There are several reasons why Ricardo Pepi's hat trick Saturday night at Toyota Stadium was special.
There was the historical aspect. At 18 years and 196 days, he became the youngest player in MLS history to score three times in a game, breaking the record set by Kekuta Manneh in 2013 at age 18 and 283 days.
It was significant, too, because it fueled a 4-0 win over the LA Galaxy and meant three critical points for an FC Dallas side that snapped a three-match losing streak.
But there’s added importance for Pepi, who dedicated the hat trick to his late grandfather, who he was named after.

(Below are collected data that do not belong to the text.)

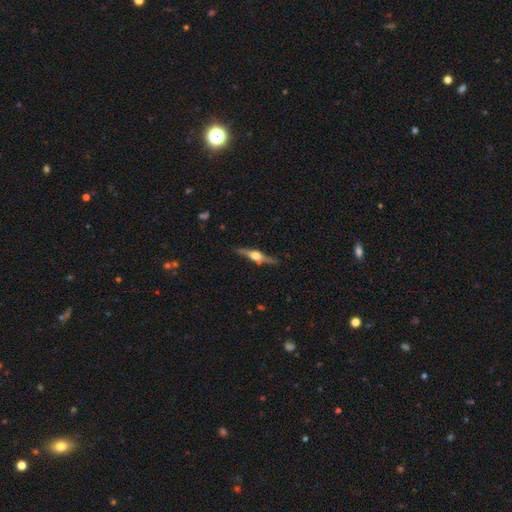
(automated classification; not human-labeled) This is likely a featured or disk galaxy (80%). It is clearly viewed edge-on (98%). Edge-on bulge: clearly rounded (95%). Merging: clearly none (87%).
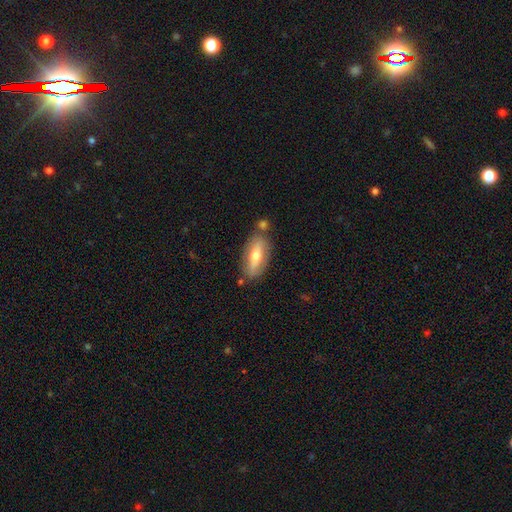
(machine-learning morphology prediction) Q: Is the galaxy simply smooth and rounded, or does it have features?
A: smooth — 49%.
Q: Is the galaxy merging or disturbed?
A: none — 75%.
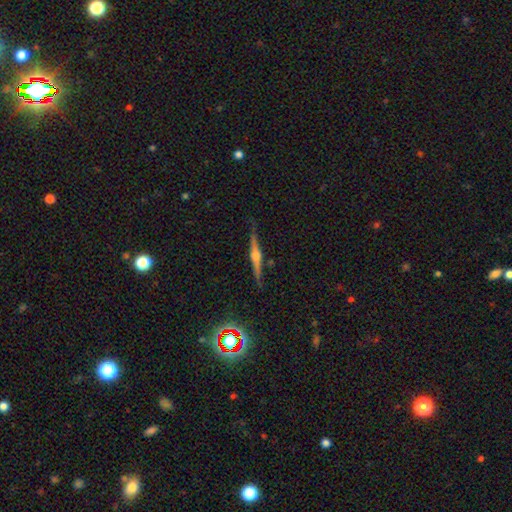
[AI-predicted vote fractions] smooth-or-featured: featured or disk: 80% | smooth: 13% | star or artifact: 8%
  disk-edge-on: yes: 98% | no: 2%
    edge-on-bulge: rounded: 90% | boxy: 7% | none: 3%
  merging: none: 87% | minor disturbance: 9% | major disturbance: 2% | merger: 2%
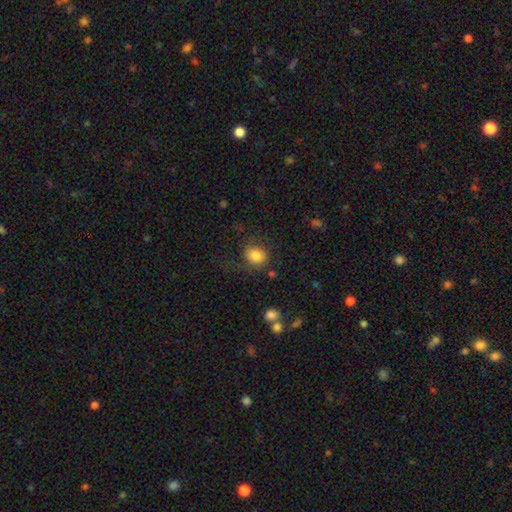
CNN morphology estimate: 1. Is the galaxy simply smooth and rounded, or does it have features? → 82% smooth, 9% star or artifact, 8% featured or disk.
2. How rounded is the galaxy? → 67% round, 32% in between, 1% cigar-shaped.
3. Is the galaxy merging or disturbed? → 71% none, 16% minor disturbance, 10% major disturbance, 3% merger.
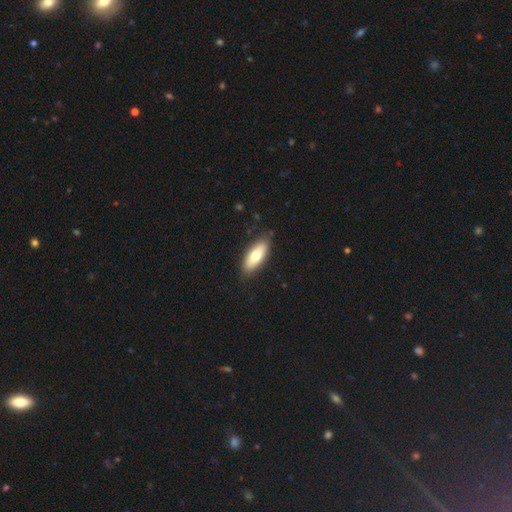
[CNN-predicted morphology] A smooth galaxy with no disk features (74%) that is in between round and cigar-shaped (72%). Merging: none (85%).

"A year ago today my grandpa passed away so it was for him, this night was for him,” Pepi said after the match. “It was a very special night, I knew I was going to do this. It was for him, all three goals were dedicated to him.”
Pepi opened the scoring in the 27th minute, running onto a deflected through ball and slotting past an onrushing Jonathan Bond. He had his second brace as a professional one minute from halftime, heading down Jesus Ferreira's corner kick off the back of LA Galaxy defender Derrick Williams before firing a thunderous blast from the edge of the six. Pepi's third goal came in the 50th minute when he turned atop the 18-yard box, slipping a low shot across the grain and inside the left post.

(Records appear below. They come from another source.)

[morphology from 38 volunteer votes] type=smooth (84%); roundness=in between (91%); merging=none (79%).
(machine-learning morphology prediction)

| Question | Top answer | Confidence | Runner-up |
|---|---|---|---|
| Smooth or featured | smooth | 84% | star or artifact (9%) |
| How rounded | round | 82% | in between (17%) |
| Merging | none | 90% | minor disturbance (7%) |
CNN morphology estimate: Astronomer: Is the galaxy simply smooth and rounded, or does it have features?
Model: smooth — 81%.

Pepi now has eight goals this season, tied for third in the league and three off the pace set by Seattle Sounders striker Raul Ruidiaz. He’s scored six goals in his last four games, too.

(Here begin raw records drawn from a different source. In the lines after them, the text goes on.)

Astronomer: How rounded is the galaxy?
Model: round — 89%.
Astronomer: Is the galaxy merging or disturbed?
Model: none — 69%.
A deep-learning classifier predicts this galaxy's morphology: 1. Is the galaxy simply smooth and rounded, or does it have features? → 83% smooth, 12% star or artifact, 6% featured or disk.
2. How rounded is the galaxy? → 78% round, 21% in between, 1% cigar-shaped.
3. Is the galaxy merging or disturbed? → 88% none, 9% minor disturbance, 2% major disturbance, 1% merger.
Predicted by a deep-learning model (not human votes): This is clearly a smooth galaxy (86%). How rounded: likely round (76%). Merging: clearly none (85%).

That the homegrown talent has leveled up doesn't shock FC Dallas coach Luchi Gonzalez.
History made! 18-year-old Ricardo Pepi stuns for FC Dallas
“If you ask him how many goals he could’ve scored tonight, he would tell you four. That’s just his hunger and desire he has. We’re starting to see his potential and we always talk in terms of challenging him. We know you’re the player of the future, but it’s up to you to work hard to be that player now. We saw him show an example that can be that player now,” Gonzalez said.
“We take it one step at a time and he’s a humble kid. He’s such a respectful young man, he comes from a great family, and he just wants to work his butt off. Whether he scores or his teammates score he just wants to help the team win. I’m so proud of him. Now it’s very clear he’s going to get marked harder and teams are going to be more physical, and teams will be scouting him. His job is only going to get harder. I know he has this mentality to train the extra and to do the extra and think the extra so he can help his team.”